┌─ 本文

2019年以降、筆者の運営するサービス「Aidemy」が製造業や金融業、IT 企業を中心とした大手企業への導入が進むなかで、「エンジニア向けの実装の教材だけでなく、ビジネスリテラシーやプランナーに向けた教材が欲しい」とご要望をいただくことが多くなりました。

さまざまな経営者とお話していても「機械学習エンジニアは足りていないが、それ以上に機械学習プランナーが足りない」と指摘されるケースも多くなりました。

機械学習プランナーの需要は今後ますます高まる

機械学習プランナーとは、どんな課題を解くのか整理し、機械学習プロジェクトの求める成果を明確にする職種です。この職種に、文系・理系、プログラミングのできる・できないは、関係ありません。拙著でも解説していますが、「AIのビジネス活用における考え方」を身に付けている人材です。

『投資対効果を最大化する AI導入7つのルール』(書影をクリックするとアマゾンのサイトにジャンプします)

「試作品はつくれど、実運用は進まない」ケースの特徴として、機械学習プランナーの不足が挙げられます。「手元にあるデータでとりあえず企画を進めてみよう……」「他社の事例を模倣してみよう……」こういったキーワードをもとに企画が進むケースがありますが、これではうまくいきません。

└─
┌─ 演習用リスト

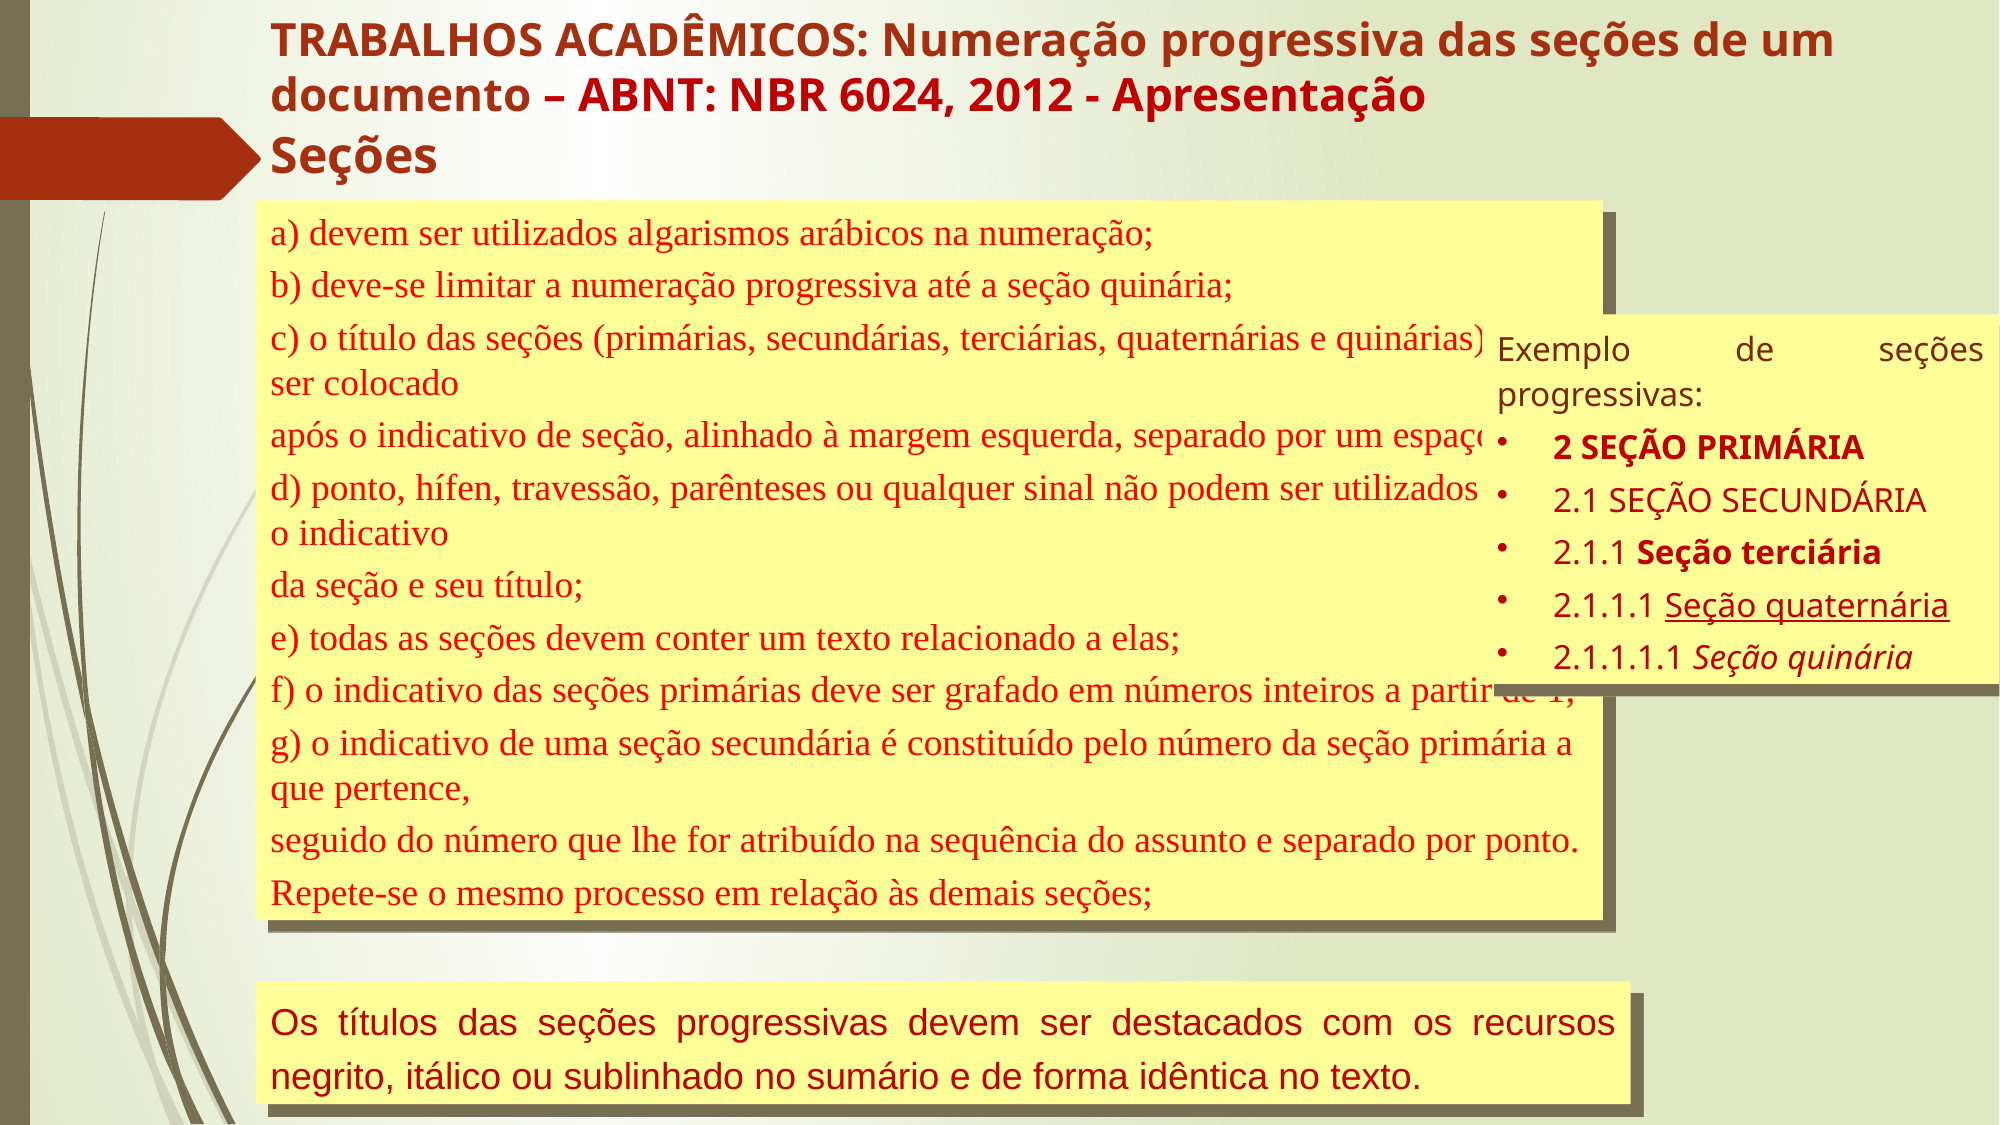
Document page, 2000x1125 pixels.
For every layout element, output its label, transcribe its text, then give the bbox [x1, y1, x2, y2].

text_box Exemplo de seções progressivas: 2 SEÇÃO PRIMÁRIA 2.1 SEÇÃO SECUNDÁRIA 2.1.1 Seção terciária 2.1.1.1 Seção quaternária 2.1.1.1.1 Seção quinária [1482, 314, 2000, 684]
text_box a) devem ser utilizados algarismos arábicos na numeração; b) deve-se limitar a numeração progressiva até a seção quinária; c) o título das seções (primárias, secundárias, terciárias, quaternárias e quinárias) deve ser colocado após o indicativo de seção, alinhado à margem esquerda, separado por um espaço. d) ponto, hífen, travessão, parênteses ou qualquer sinal não podem ser utilizados entre o indicativo da seção e seu título; e) todas as seções devem conter um texto relacionado a elas; f) o indicativo das seções primárias deve ser grafado em números inteiros a partir de 1; g) o indicativo de uma seção secundária é constituído pelo número da seção primária a que pertence, seguido do número que lhe for atribuído na sequência do assunto e separado por ponto. Repete-se o mesmo processo em relação às demais seções; [255, 200, 1603, 921]
text_box Seções [255, 116, 540, 207]
text_box Os títulos das seções progressivas devem ser destacados com os recursos negrito, itálico ou sublinhado no sumário e de forma idêntica no texto. [255, 981, 1631, 1105]
text_box TRABALHOS ACADÊMICOS: Numeração progressiva das seções de um documento – ABNT: NBR 6024, 2012 - Apresentação [255, 3, 2000, 67]
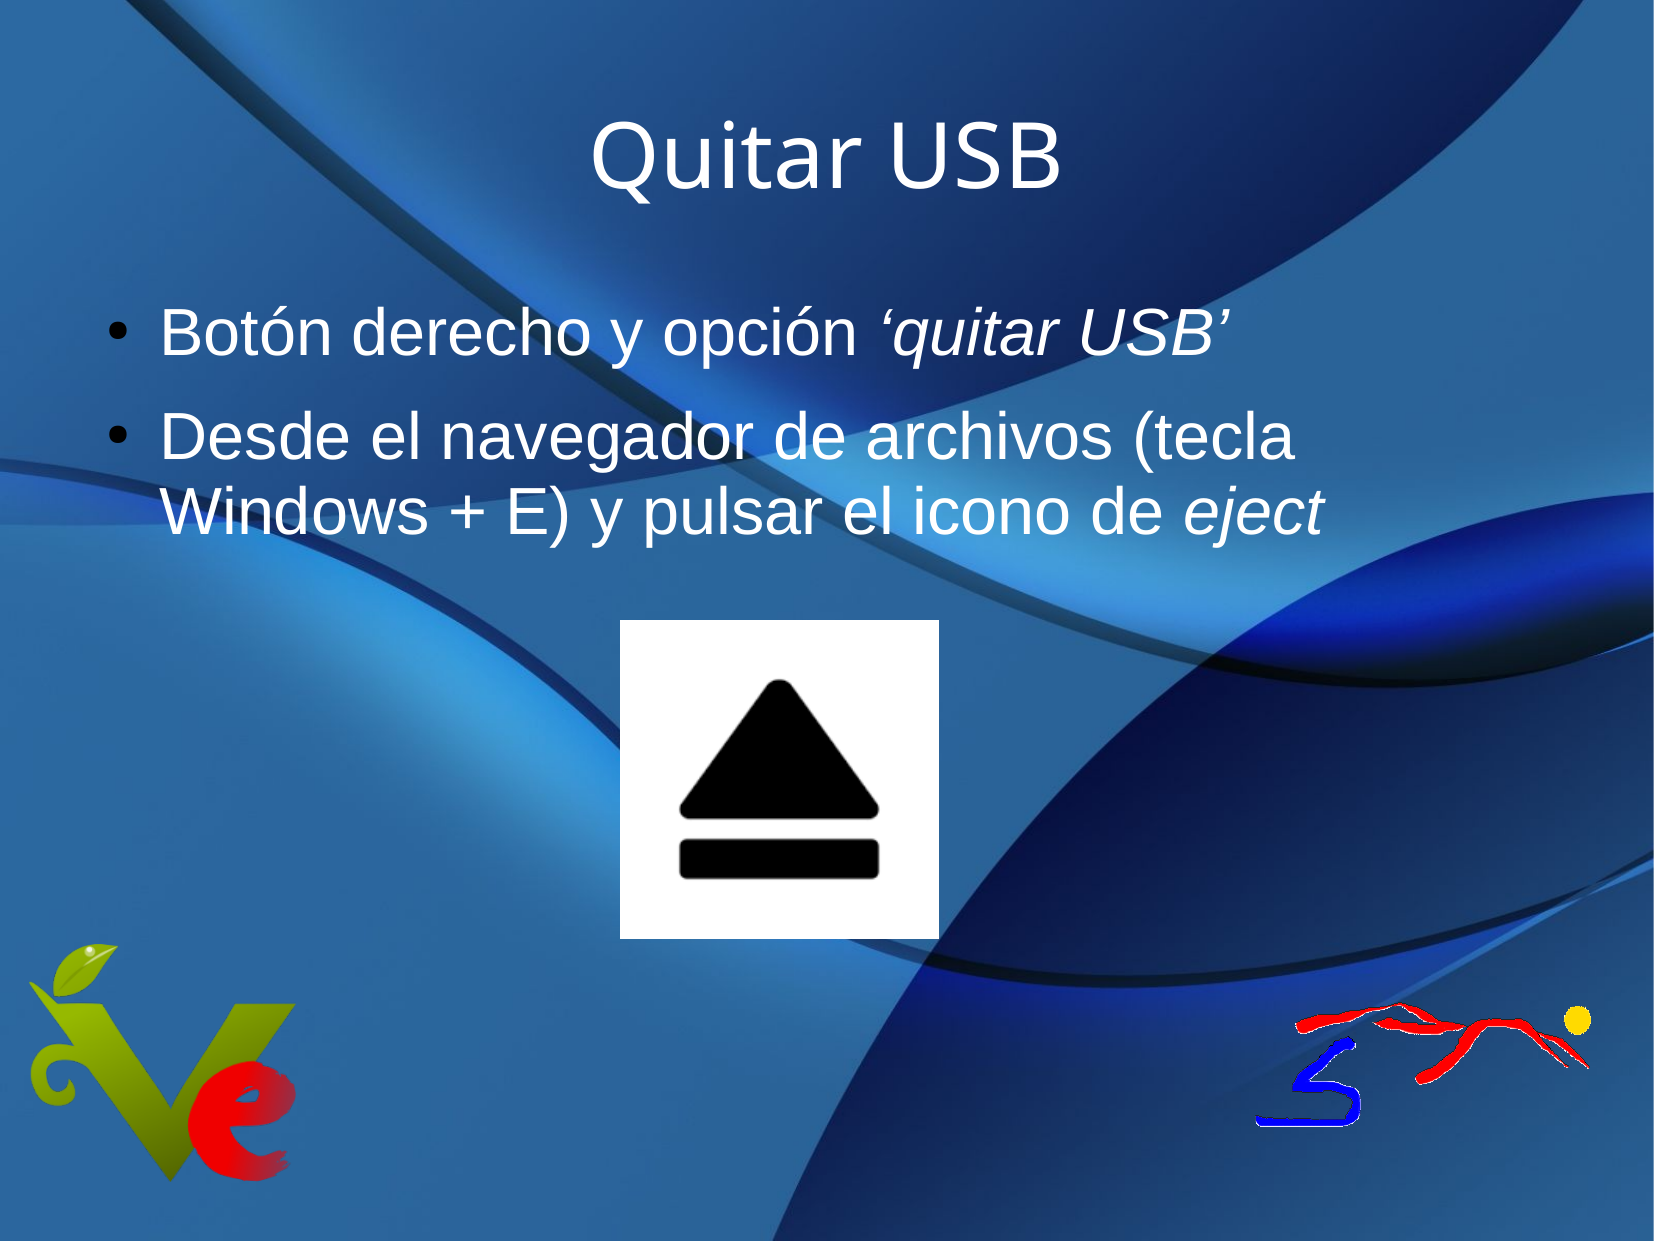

└─

» 課題
- a) 次の(i)〜(iii)のそれぞれについて、本文の内容と合うかを「はい」か「いいえ」で答え、判断の決め手となる本文の語句をそのまま引用してください。
(i) 機械学習プランナーという職種には、文系か理系かは関係がない。
(ii) 経営者からは、機械学習エンジニアは十分に足りていると指摘されている。
(iii) 他社の事例を模倣して企画を進めれば、うまくいくと述べられている。
- b) リストのうち、「text_box Exemplo de」を含む行で始まり「text_box Os títulos」を含む行で終わる部分を、一字一句変えずに書き写してください。

» 解答一覧
- a)
(i) はい。「この職種に、文系・理系、プログラミングのできる・できないは、関係ありません。」
(ii) いいえ。「機械学習エンジニアは足りていないが、それ以上に機械学習プランナーが足りない」
(iii) いいえ。「こういったキーワードをもとに企画が進むケースがありますが、これではうまくいきません。」

- b)
text_box Exemplo de seções progressivas: 2 SEÇÃO PRIMÁRIA 2.1 SEÇÃO SECUNDÁRIA 2.1.1 Seção terciária 2.1.1.1 Seção quaternária 2.1.1.1.1 Seção quinária [1482, 314, 2000, 684]
text_box a) devem ser utilizados algarismos arábicos na numeração; b) deve-se limitar a numeração progressiva até a seção quinária; c) o título das seções (primárias, secundárias, terciárias, quaternárias e quinárias) deve ser colocado após o indicativo de seção, alinhado à margem esquerda, separado por um espaço. d) ponto, hífen, travessão, parênteses ou qualquer sinal não podem ser utilizados entre o indicativo da seção e seu título; e) todas as seções devem conter um texto relacionado a elas; f) o indicativo das seções primárias deve ser grafado em números inteiros a partir de 1; g) o indicativo de uma seção secundária é constituído pelo número da seção primária a que pertence, seguido do número que lhe for atribuído na sequência do assunto e separado por ponto. Repete-se o mesmo processo em relação às demais seções; [255, 200, 1603, 921]
text_box Seções [255, 116, 540, 207]
text_box Os títulos das seções progressivas devem ser destacados com os recursos negrito, itálico ou sublinhado no sumário e de forma idêntica no texto. [255, 981, 1631, 1105]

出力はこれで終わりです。